The lights in the dim chamber came up, as if in eager anticipation.

OK...ignoring the unilluminating anthropomorphism of the illumination, we're told the room is dark (and by the way, how many qualities of darkness are you able to distinguish? Oh, they mean the smell of the air—further evidence against active ventilation, no?—something I always associate with visibility. Could one of the authors be a synesthete?), yet he can discern the "discordant...jarring" color of the walls? That's certainly one super pair of eyes he has there. But then he's been noted for his eyes since the Hayt days, what?

OK, I'm getting bored. Let's see: HMs are sloppy housekeepers, leaving dirty dishes and dead BG strewn all over the place. No, wait, they did have the Suzy Homemaker sense to place all the dead RMs but one into the garbage bin (which was "clearplaz"...and they were in black robes [Ever heard of aba? You can dance, you can dance!], no doubt explaining why The Big D walked past it without noticing in the dark when he first came in. Or he could have been distracted by the wall treatment whose garishness only he could see.

What else? I got nuttin'. Already mentioned The Reverend Mummies; besides, we all know what tough old birds they are—even before dessication—so the bits about how they would have withstood the HM interrogation and even the information they would have been tortured for (BG body control, location of Chapterhouse) is all so much shallowly disguised recap.

Duncan pondered his discovery in silence. Words did not seem adequate. Best to tell Sheeana about this terrible room. As a Reverend Mother, she would know what to do.

Words seemed inadequate. Um...like, who was he going to talk to there at that moment anyway? And if words do not seem adequate, how is he going to tell Mama Sheeana—who will prove wiser than a multi-lifed ghola Mentat—about it? Pantomime? I'd love to be a fly on the properly painted wall for that!

So, really, what purpose does this "chapter" serve? We know the HMs were a nasty lot; did we really need this extra scene to emphasize the point? Or is this all just to set up the funeral (oh so pivotal in itself) to come?

Stay tuned for the answers...which will be negative.

Damn! Could somebody catch that cat?!

3 Comments:

Anonymous Anonymous said...

IMO this entire chapter is meant to set up an explanation for the orange-flecked eyes of the HMs. Its hinting at the techniques that were used to apparently extract adrenaline to help make'em all crazy and shite.

I, quite frankly, had issues with the whole concept of vast expanses of unoccupied ship just waiting to be explored. I understand the no-ship is rather large, but weren't there entries in the ships systems that identified different use-areas of the various decks? What have they been doing for the last three years?

Has Duncan lost his mentat abilities or something? I mean the average reader, such as myself, quickly put two and two together here and I think most of us surmised the whole adrenaline extraction bit fairly quickly. Duncan has all this data laying out in front of him; isn't it prime computation time?
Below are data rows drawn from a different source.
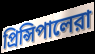
প্রিন্সিপালেরা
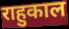
राहुकाल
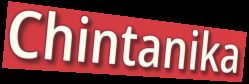
Chintanika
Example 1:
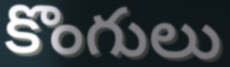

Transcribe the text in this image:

కొంగులు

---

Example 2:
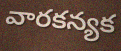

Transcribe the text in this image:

వారకన్యక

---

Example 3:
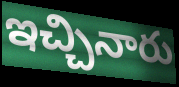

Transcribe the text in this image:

ఇచ్చినారు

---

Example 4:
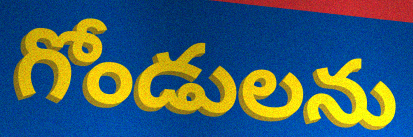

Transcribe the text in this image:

గోండులను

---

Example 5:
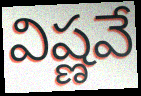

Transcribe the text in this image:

విష్ణవే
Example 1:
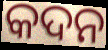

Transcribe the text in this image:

କଦନ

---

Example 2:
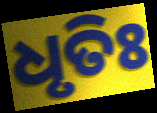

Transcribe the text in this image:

ଧୃତିଃ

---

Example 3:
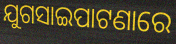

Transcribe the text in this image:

ଯୁଗସାଇପାଟଣାରେ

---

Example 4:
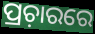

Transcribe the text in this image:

ପ୍ରଚ଼ାରରେ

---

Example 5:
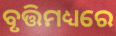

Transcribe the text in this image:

ବୃତ୍ତିମଧ୍ୟରେ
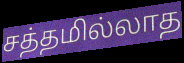
சத்தமில்லாத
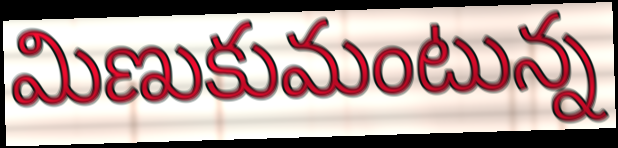
మిణుకుమంటున్న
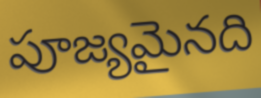
పూజ్యమైనది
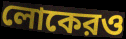
লোকেরও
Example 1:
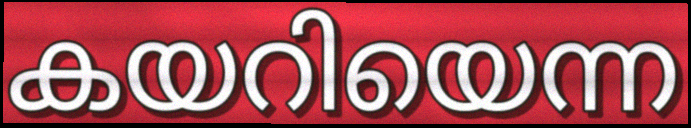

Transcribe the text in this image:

കയറിയെന്ന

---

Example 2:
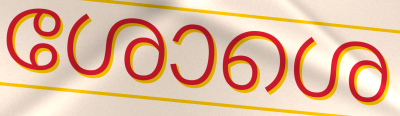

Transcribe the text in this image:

ശോശെ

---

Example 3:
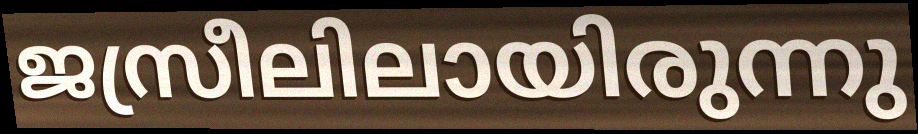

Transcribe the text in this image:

ജസ്രീലിലായിരുന്നു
Honestly, this was one of my least favorite of the pre-released chapters. This entire chapter is something that would have been revealed by Frank in just a couple of sentences IMHO.

6:20 AM, April 17, 2007 
Blogger SandChigger said...

What have they been doing for the last three years?

Evidently precious little...other than giving the ship a stupid name and...building an arboretum for the futars and...watching the spice-making sandworms grow?

Beats me, in other words!

9:46 AM, April 17, 2007 
Anonymous Anonymous said...

Dont forget, it's not just those three years..... That ship was sat on chapterhouse for well over a decade (prior to the decanonisation of the CH:D novel).

You think the BG wouldnt go take a peak upstairs? ESPECIALLY before they put Duncan, Murbella and Scytale in there.

Or that RM's who noticed that the room slanted slightly in heretics would miss a big gaping gap in the structure?